Ziya GÖKALP: Türkçülük-Turancılık Üzerine…
TÜRKÇÜLÜK NEDİR?
Türkçülük, Türk milletini yükseltmek demektir. O halde, Türkçülüğün mahiyetini anlamak için, millet adı verilen zümrenin mâhiyetini tâyin etmek lâzımdır. Millet hakkındaki muhtelif görüşleri tedkik edelim:
1) Irkî Türkçüler’e göre millet, ırk demektir. Irk kelimesi, esas itibariyle, zoolojiye âıt bir terimdir. Her hayvan nev’i anatomik vasıfları bakımından, birtakım tiplere ayrılır. Bu tiplere ırk adı verilir. Meselâ, at nev’inin Arap ırkı , İngiliz ırkı , Macar ırkı adlarını alan birtakım anatomik tipleri vardır.

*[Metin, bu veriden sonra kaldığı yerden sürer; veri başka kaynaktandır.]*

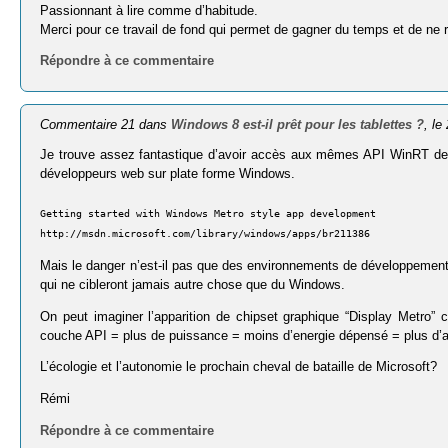
Passionnant à lire comme d’habitude.
Merci pour ce travail de fond qui permet de gagner du temps et de ne ri
Répondre à ce commentaire
Commentaire 21 dans
Windows 8 est-il prêt pour les tablettes ?
, l
Je trouve assez fantastique d’avoir accès aux mêmes API WinRT dep
développeurs web sur plate forme Windows.
Getting started with Windows Metro style app development
http://msdn.microsoft.com/library/windows/apps/br211386
Mais le danger n’est-il pas que des environnements de développement 
qui ne cibleront jamais autre chose que du Windows.
On peut imaginer l’apparition de chipset graphique “Display Metro
couche API = plus de puissance = moins d’energie dépensé = plus d’
L’écologie et l’autonomie le prochain cheval de bataille de Microsoft?
Rémi
Répondre à ce commentaire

İnsanlar arasında da, eskiden beri, «beyaz ırk, siyah ırk, sarı ırk, kırmızı ırk» denilen dört ırk mevcuttur. Bu tasnif, kaba bir tasnif olmakla beraber, hâlâ kıymetini muhafaza etmektedir.
Antropoloji ilmi, Avrupa’daki insanları, kafalarının şekli ve saçlarıyle ve gözlerinin rengi itibariyle üç ırka ayırmıştır: Uzun kafalı kumral, uzun kafalı esmer, yassı kafalı.
Bununla beraber, Avrupa’da hiç bir millet, bu tiplerden yalnız birini, içine almaz. Her millette, muhtelif nisbetlerde olmak üzere, bu üç ırka mensup fertler vardır. Hattâ, aynı ailenin içinde, bir kardeş uzun kafalı kumral, diğerleri uzun kafalı esmer ve yassı kafalı olabilirler.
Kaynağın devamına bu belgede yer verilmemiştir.